Most significantly, Mountain Lion expands on Lion’s requirement that apps be “sandboxed”. Sandboxing requires an app to specifically request what it wants to do with your Mac, rather than having a blanket license to do anything it wants. Sandboxing prevents apps from performing malicious activities upon your Mac and limits the damage security-compromised apps can wreak on your machine. All new Mac App Store apps are sandboxed; in addition, several Apple-provided apps are sandboxed in Mountain Lion,—among them FaceTime, Mail, Reminders, Notes, Game Center, and Safari.
Other new security tools: Mountain Lion uses Kernel Address Space Layout Randomization (ASLR) to make it harder for malicious attackers to exploit low-level system functions on your Mac. If you use FileVault, you can now leverage management updates to the fdsetup command-line tool, which allows third-party software to control and configure various FileVault features. You can choose which apps to allow or deny location information to within the Security & Privacy preference pane.

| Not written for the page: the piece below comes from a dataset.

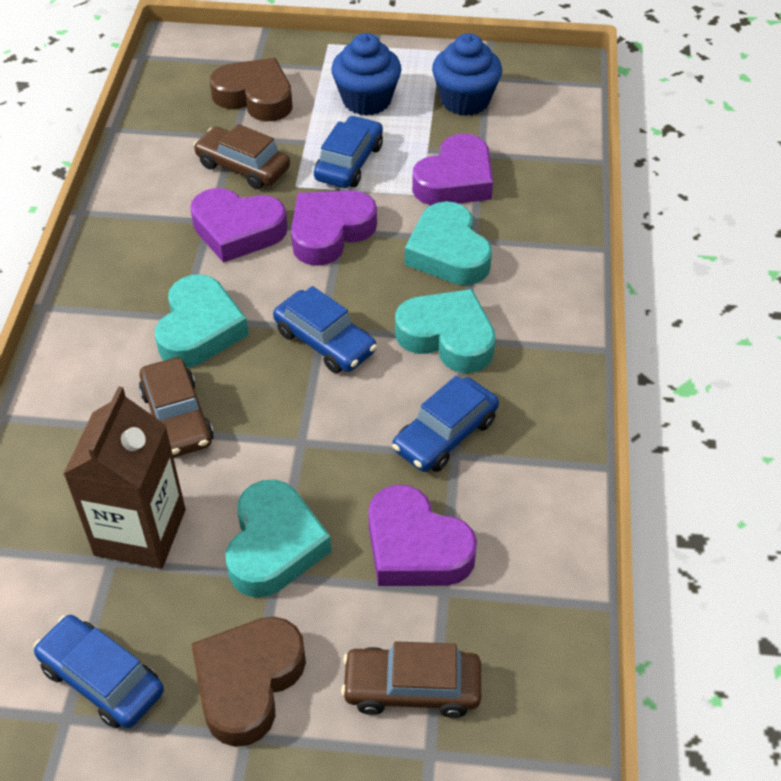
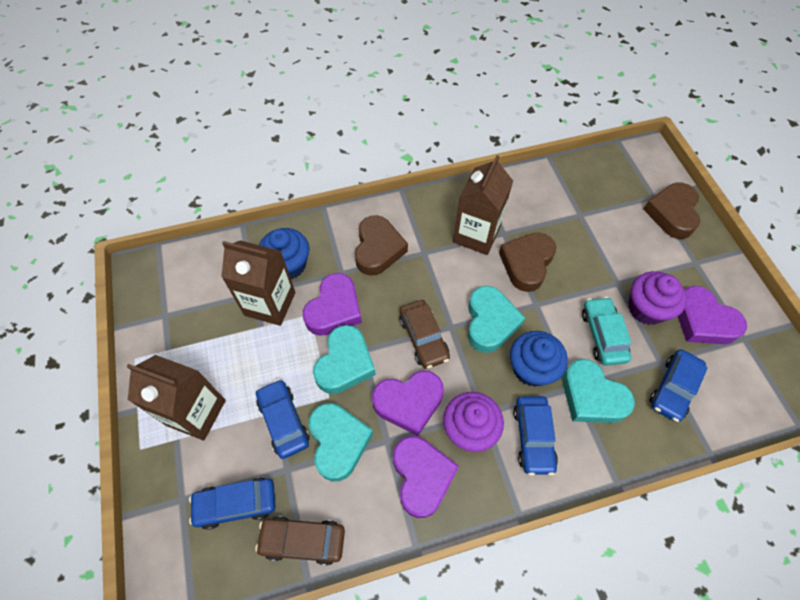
brown car: 3 -> 2
brown carton: 1 -> 3
brown heart: 2 -> 3
purple cupcake: 0 -> 2
turquoise car: 0 -> 1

You also get finer control over which apps can access your location data, contacts, and Twitter credentials.
Finally, Mountain Lion will check for software updates daily. In previous versions of OS X, you could manually configure how often the system would check for updates; the default was once per week. But in Mountain Lion, Software Updates move to the Mac App Store, which can check for updates even when it’s not running. You’ll receive a Notification Center alert whenever new OS X updates are available. So when or if new Mac-focused malware starts to spread and Apple issues a fix, Mac users should at least be aware of the fix’s availability more quickly than they may have been before.